Hungary Readies Vote to Rein in Soros-Founded University

Hungary may approve a new law as soon as Tuesday that could force a university founded by financier George Soros out of the country despite a protest against the plan in Budapest and condemnation abroad.

Prime Minister Viktor Orban, a staunch critic of liberal civil organizations funded by Soros, said on Friday the Central European University had violated regulations in awarding its diplomas, an allegation the college firmly rejected as false.

The CEU, which was founded in Budapest in 1991 following the collapse of communism and has 1,400 students, said it operated lawfully and was accredited to award Hungarian and U.S. degrees.

Thousands of students, professors and supporters rallied in Budapest on Sunday demanding the government withdraw the draft legislation, which they called an attack on freedom of education.

Orban’s government, which faces an election in just over a year, submitted a bill to parliament last week to regulate foreign universities setting several new requirements, which could force the CEU to leave Hungary.

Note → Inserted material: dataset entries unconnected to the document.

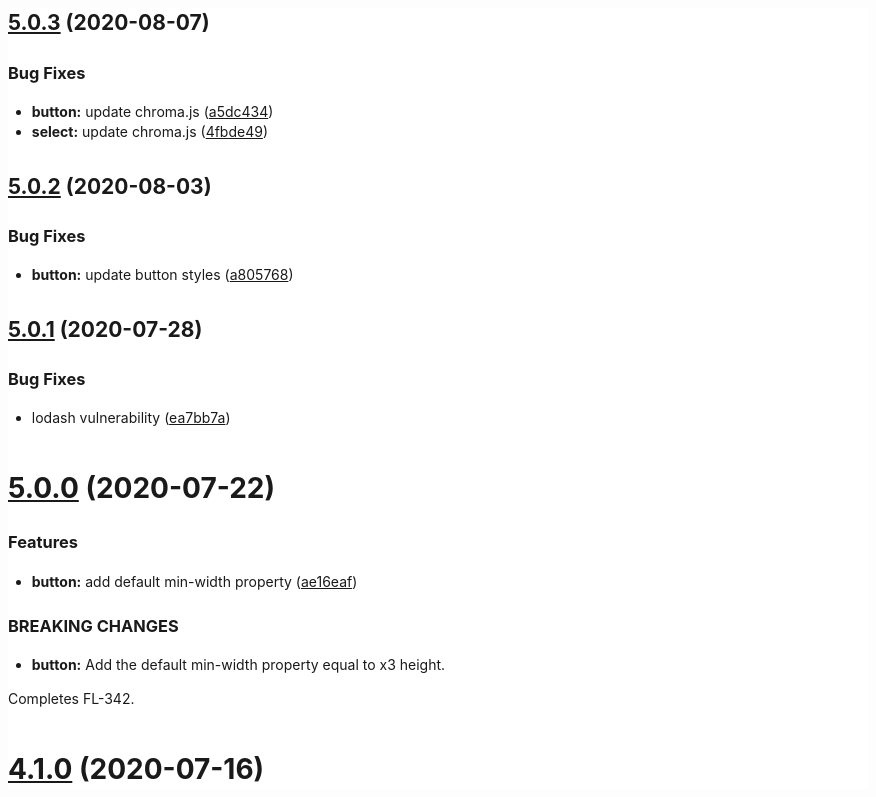 ## [5.0.3](https://gitlab.com/tablecheck/frontend/tablekit/compare/@tablekit/button@5.0.2...@tablekit/button@5.0.3) (2020-08-07)

### Bug Fixes

- **button:** update chroma.js ([a5dc434](https://gitlab.com/tablecheck/frontend/tablekit/commit/a5dc4344bdd7e34b073f13e50c549dd2ff24c2b3))
- **select:** update chroma.js ([4fbde49](https://gitlab.com/tablecheck/frontend/tablekit/commit/4fbde498b8d2b716a2530b84eb7940e5c679f035))

## [5.0.2](https://gitlab.com/tablecheck/frontend/tablekit/compare/@tablekit/button@5.0.1...@tablekit/button@5.0.2) (2020-08-03)

### Bug Fixes

- **button:** update button styles ([a805768](https://gitlab.com/tablecheck/frontend/tablekit/commit/a805768db544a78897ac82321ed29bc346039557))

## [5.0.1](https://gitlab.com/tablecheck/frontend/tablekit/compare/@tablekit/button@5.0.0...@tablekit/button@5.0.1) (2020-07-28)

### Bug Fixes

- lodash vulnerability ([ea7bb7a](https://gitlab.com/tablecheck/frontend/tablekit/commit/ea7bb7ae9331279e384221ff004e57eaf9b65d4c))

# [5.0.0](https://gitlab.com/tablecheck/frontend/tablekit/compare/@tablekit/button@4.1.0...@tablekit/button@5.0.0) (2020-07-22)

### Features

- **button:** add default min-width property ([ae16eaf](https://gitlab.com/tablecheck/frontend/tablekit/commit/ae16eafc7bfd29c1f6fd03d29851eb98e754fa82))

### BREAKING CHANGES

- **button:** Add the default min-width property equal to x3 height.

Completes FL-342.

# [4.1.0](https://gitlab.com/tablecheck/frontend/tablekit/compare/@tablekit/button@4.0.3...@tablekit/button@4.1.0) (2020-07-16)
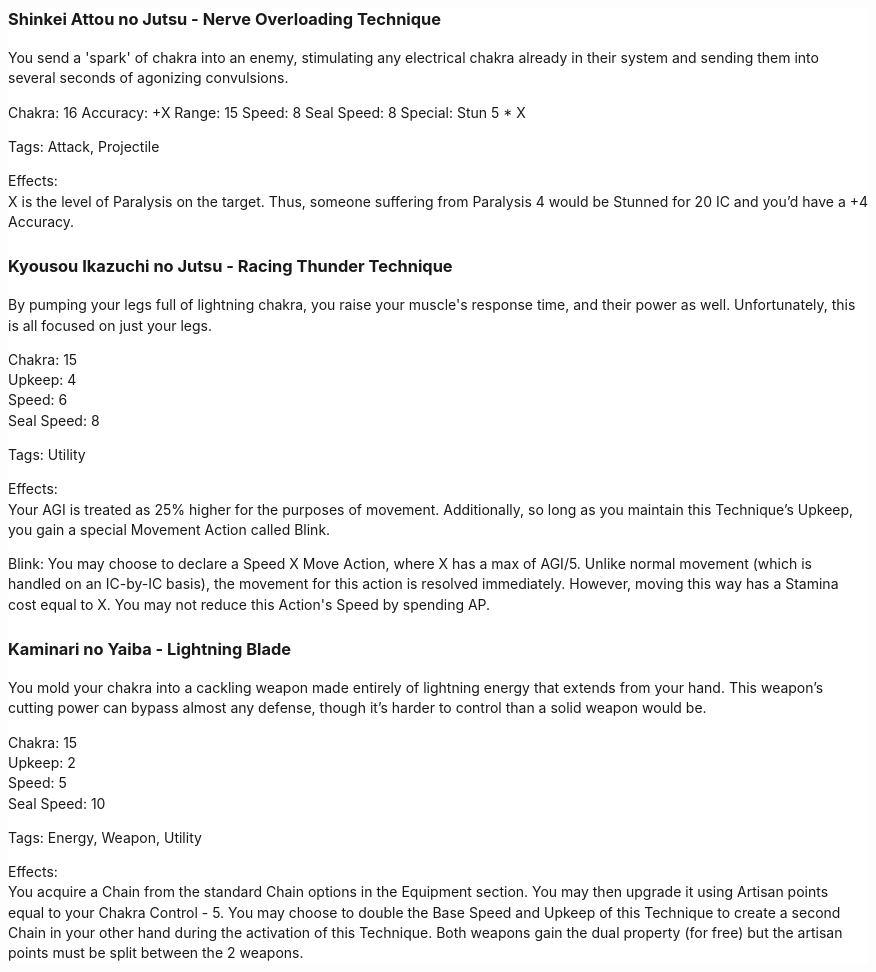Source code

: ### **Shinkei Attou no Jutsu \- Nerve Overloading Technique**

You send a 'spark' of chakra into an enemy, stimulating any electrical chakra already in their system and sending them into several seconds of agonizing convulsions.

Chakra: 16
Accuracy: \+X
Range: 15
Speed: 8
Seal Speed: 8
Special: Stun 5 \* X

Tags: Attack, Projectile

Effects:  
X is the level of Paralysis on the target. Thus, someone suffering from Paralysis 4 would be Stunned for 20 IC and you’d have a +4 Accuracy.

### **Kyousou Ikazuchi no Jutsu \- Racing Thunder Technique**

By pumping your legs full of lightning chakra, you raise your muscle's response time, and their power as well. Unfortunately, this is all focused on just your legs.

Chakra: 15  
Upkeep: 4  
Speed: 6  
Seal Speed: 8

Tags: Utility

Effects:  
Your AGI is treated as 25% higher for the purposes of movement. Additionally, so long as you maintain this Technique’s Upkeep, you gain a special Movement Action called Blink.

Blink: You may choose to declare a Speed X Move Action, where X has a max of AGI/5. Unlike normal movement (which is handled on an IC-by-IC basis), the movement for this action is resolved immediately. However, moving this way has a Stamina cost equal to X. You may not reduce this Action's Speed by spending AP.

### **Kaminari no Yaiba \- Lightning Blade**

You mold your chakra into a cackling weapon made entirely of lightning energy that extends from your hand. This weapon’s cutting power can bypass almost any defense, though it’s harder to control than a solid weapon would be.

Chakra: 15  
Upkeep: 2  
Speed: 5  
Seal Speed: 10

Tags: Energy, Weapon, Utility

Effects:  
You acquire a Chain from the standard Chain options in the Equipment section. You may then upgrade it using Artisan points equal to your Chakra Control \- 5. You may choose to double the Base Speed and Upkeep of this Technique to create a second Chain in your other hand during the activation of this Technique. Both weapons gain the dual property (for free) but the artisan points must be split between the 2 weapons.
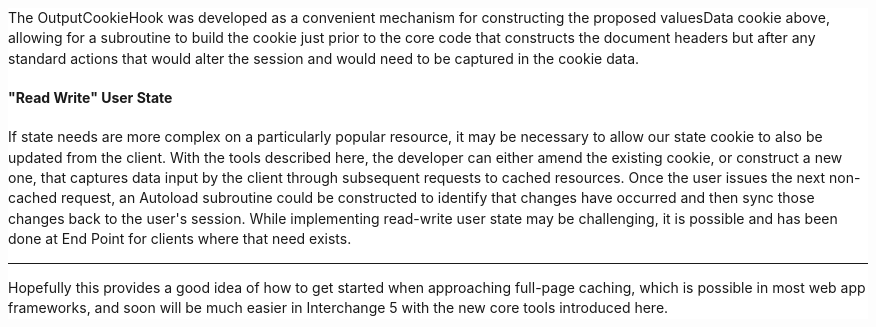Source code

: The OutputCookieHook was developed as a convenient mechanism for constructing the proposed valuesData cookie above, allowing for a subroutine to build the cookie just prior to the core code that constructs the document headers but after any standard actions that would alter the session and would need to be captured in the cookie data.

#### "Read Write" User State

If state needs are more complex on a particularly popular resource, it may be necessary to allow our state cookie to also be updated from the client. With the tools described here, the developer can either amend the existing cookie, or construct a new one, that captures data input by the client through subsequent requests to cached resources. Once the user issues the next non-cached request, an Autoload subroutine could be constructed to identify that changes have occurred and then sync those changes back to the user's session. While implementing read-write user state may be challenging, it is possible and has been done at End Point for clients where that need exists.

---

Hopefully this provides a good idea of how to get started when approaching full-page caching, which is possible in most web app frameworks, and soon will be much easier in Interchange 5 with the new core tools introduced here.
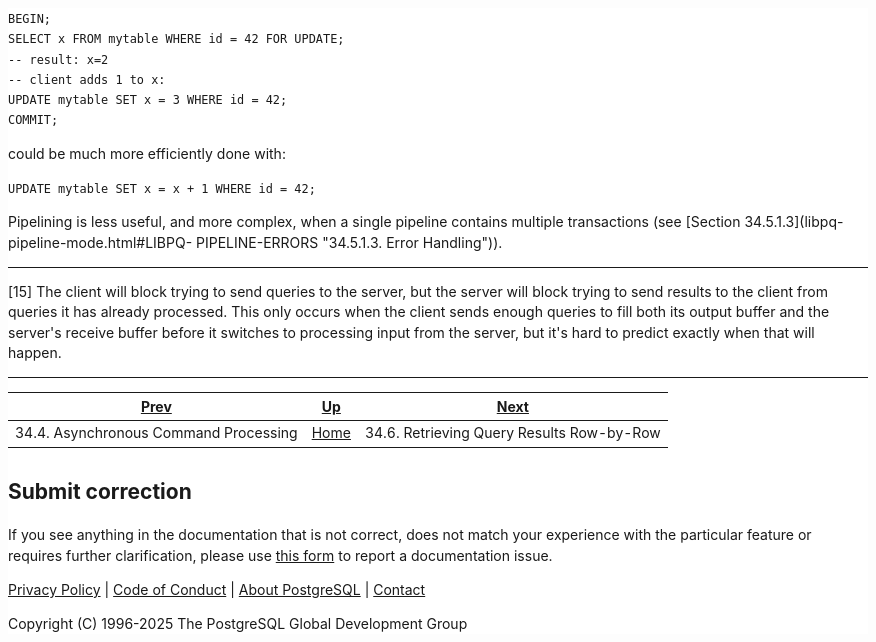     
    
    BEGIN;
    SELECT x FROM mytable WHERE id = 42 FOR UPDATE;
    -- result: x=2
    -- client adds 1 to x:
    UPDATE mytable SET x = 3 WHERE id = 42;
    COMMIT;
    

could be much more efficiently done with:

    
    
    UPDATE mytable SET x = x + 1 WHERE id = 42;
    

Pipelining is less useful, and more complex, when a single pipeline contains
multiple transactions (see [Section 34.5.1.3](libpq-pipeline-mode.html#LIBPQ-
PIPELINE-ERRORS "34.5.1.3. Error Handling")).

  

* * *

[15] The client will block trying to send queries to the server, but the
server will block trying to send results to the client from queries it has
already processed. This only occurs when the client sends enough queries to
fill both its output buffer and the server's receive buffer before it switches
to processing input from the server, but it's hard to predict exactly when
that will happen.

* * *

[Prev](libpq-async.html "34.4. Asynchronous Command Processing")  | [Up](libpq.html "Chapter 34. libpq — C Library") |  [Next](libpq-single-row-mode.html "34.6. Retrieving Query Results Row-by-Row")  
---|---|---  
34.4. Asynchronous Command Processing  | [Home](index.html "PostgreSQL 16.9 Documentation") |  34.6. Retrieving Query Results Row-by-Row  
  
## Submit correction

If you see anything in the documentation that is not correct, does not match
your experience with the particular feature or requires further clarification,
please use [this form](/account/comments/new/16/libpq-pipeline-mode.html/) to
report a documentation issue.

[Privacy Policy](/about/privacypolicy) | [Code of Conduct](/about/policies/coc/) | [About PostgreSQL](/about/) | [Contact](/about/contact/)  

Copyright (C) 1996-2025 The PostgreSQL Global Development Group

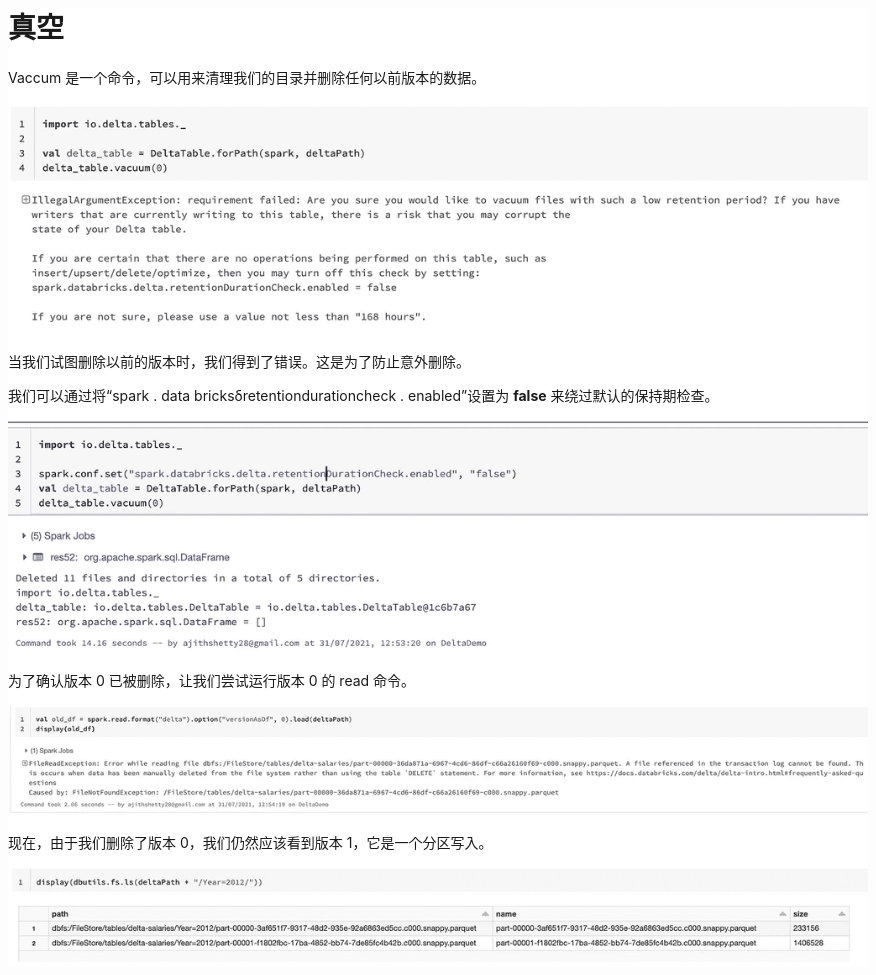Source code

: # 真空

Vaccum 是一个命令，可以用来清理我们的目录并删除任何以前版本的数据。

![](img/be3799fe037fd50768b4c2315ae7cd32.png)

当我们试图删除以前的版本时，我们得到了错误。这是为了防止意外删除。

我们可以通过将“spark . data bricksδretentiondurationcheck . enabled”设置为 **false** 来绕过默认的保持期检查。

![](img/4b9a34a1f8826072db155d92ef13ff48.png)

为了确认版本 0 已被删除，让我们尝试运行版本 0 的 read 命令。

![](img/0a00c523ec78381be465f338141b5c0e.png)

现在，由于我们删除了版本 0，我们仍然应该看到版本 1，它是一个分区写入。

![](img/4b442275081068e60e171374649800a7.png)
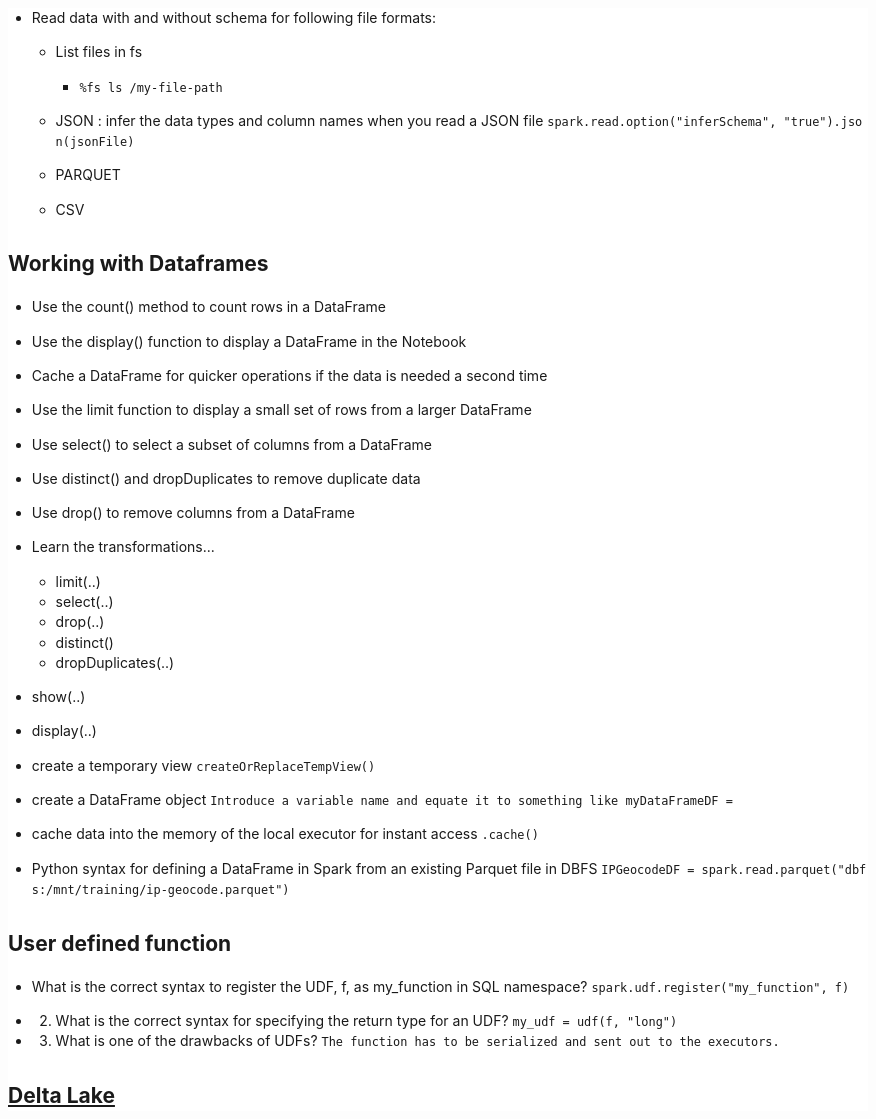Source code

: * Read data with and without schema for following file formats:
    * List files in fs
        * `%fs ls /my-file-path`
    * JSON : infer the data types and column names when you read a JSON file
    `spark.read.option("inferSchema", "true").json(jsonFile)`
    
    * PARQUET
    
    * CSV

## Working with Dataframes
*  Use the count() method to count rows in a DataFrame
*  Use the display() function to display a DataFrame in the Notebook
*  Cache a DataFrame for quicker operations if the data is needed a second time
*  Use the limit function to display a small set of rows from a larger DataFrame
*  Use select() to select a subset of columns from a DataFrame
*  Use distinct() and dropDuplicates to remove duplicate data
*  Use drop() to remove columns from a DataFrame
* Learn the transformations...
    * limit(..)
    * select(..)
    * drop(..)
    * distinct()
    * dropDuplicates(..)
* show(..)
* display(..)

*  create a temporary view
`createOrReplaceTempView()`

* create a DataFrame object
`Introduce a variable name and equate it to something like myDataFrameDF =`


* cache data into the memory of the local executor for instant access
`.cache()`

* Python syntax for defining a DataFrame in Spark from an existing Parquet file in DBFS
`IPGeocodeDF = spark.read.parquet("dbfs:/mnt/training/ip-geocode.parquet")`

## User defined function
 * What is the correct syntax to register the UDF, f, as my_function in SQL namespace?
`spark.udf.register("my_function", f)`

 * 2. What is the correct syntax for specifying the return type for an UDF?
`my_udf = udf(f, "long")`

 * 3. What is one of the drawbacks of UDFs?
`The function has to be serialized and sent out to the executors.`


## [Delta Lake](https://docs.microsoft.com/en-us/learn/modules/build-query-delta-lake/2-describe-open-source)
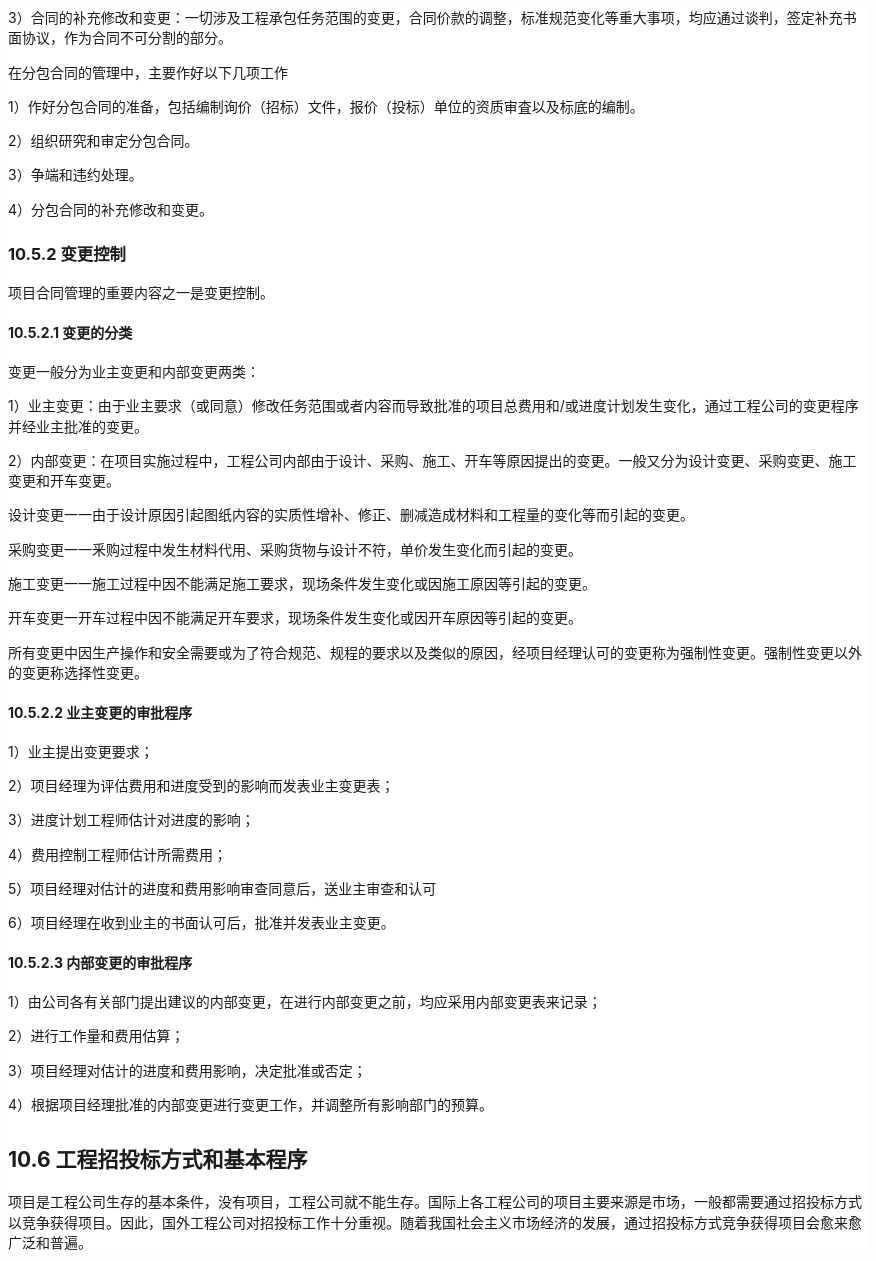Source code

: 3）合同的补充修改和变更：一切涉及工程承包任务范围的变更，合同价款的调整，标准规范变化等重大事项，均应通过谈判，签定补充书面协议，作为合同不可分割的部分。

在分包合同的管理中，主要作好以下几项工作

1）作好分包合同的准备，包括编制询价（招标）文件，报价（投标）单位的资质审査以及标底的编制。

2）组织研究和审定分包合同。

3）争端和违约处理。

4）分包合同的补充修改和变更。

### 10.5.2 变更控制

项目合同管理的重要内容之一是变更控制。

#### 10.5.2.1 变更的分类

变更一般分为业主变更和内部变更两类：

1）业主变更：由于业主要求（或同意）修改任务范围或者内容而导致批准的项目总费用和/或进度计划发生变化，通过工程公司的变更程序并经业主批准的变更。

2）内部变更：在项目实施过程中，工程公司内部由于设计、采购、施工、开车等原因提出的变更。一般又分为设计变更、采购变更、施工变更和开车变更。
 
设计变更一一由于设计原因引起图纸内容的实质性增补、修正、删减造成材料和工程量的变化等而引起的变更。

采购变更一一釆购过程中发生材料代用、采购货物与设计不符，单价发生变化而引起的变更。

施工变更一一施工过程中因不能满足施工要求，现场条件发生变化或因施工原因等引起的变更。

开车变更一开车过程中因不能满足开车要求，现场条件发生变化或因开车原因等引起的变更。

所有变更中因生产操作和安全需要或为了符合规范、规程的要求以及类似的原因，经项目经理认可的变更称为强制性变更。强制性变更以外的变更称选择性变更。

#### 10.5.2.2 业主变更的审批程序

1）业主提出变更要求；

2）项目经理为评估费用和进度受到的影响而发表业主变更表；

3）进度计划工程师估计对进度的影响；

4）费用控制工程师估计所需费用；

5）项目经理对估计的进度和费用影响审查同意后，送业主审查和认可

6）项目经理在收到业主的书面认可后，批准并发表业主变更。

#### 10.5.2.3 内部变更的审批程序

1）由公司各有关部门提出建议的内部变更，在进行内部变更之前，均应采用内部变更表来记录；

2）进行工作量和费用估算；

3）项目经理对估计的进度和费用影响，决定批准或否定；

4）根据项目经理批准的内部变更进行变更工作，并调整所有影响部门的预算。

## 10.6 工程招投标方式和基本程序

项目是工程公司生存的基本条件，没有项目，工程公司就不能生存。国际上各工程公司的项目主要来源是市场，一般都需要通过招投标方式以竞争获得项目。因此，国外工程公司对招投标工作十分重视。随着我国社会主义市场经济的发展，通过招投标方式竞争获得项目会愈来愈广泛和普遍。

Under the bill, foreign universities must have a campus in Budapest and in their home country. CEU, which only operates in the capital, is the only international college with no arm elsewhere.

Parliament, where Orban’s Fidesz holds a comfortable majority, could approve the new rules on Tuesday in a fast-track procedure, according to a legislative agenda posted online.

A new passage in the bill also stipulates that foreign universities could award degrees in Hungary only if the governments of Hungary, and in CEU’s case, the U.S., sign an accord on the matter within six months of the law taking effect.

More than 500 leading international academics, including 17 Nobel Laureates have come out in support of CEU, saying it was one of the preeminent centers of thought in the country.

The U.S. State Department said last week that CEU was a “premier academic institution” that promoted academic excellence and critical thinking, and urged the government “to avoid taking any legislative action that would compromise CEU’s operations or independence.”

Soros’s Open Society Foundations, which support democracy, has been active in Hungary for three decades and Soros has financed foreign scholarships for Fidesz politicians, including Orban, at the time when communism collapsed.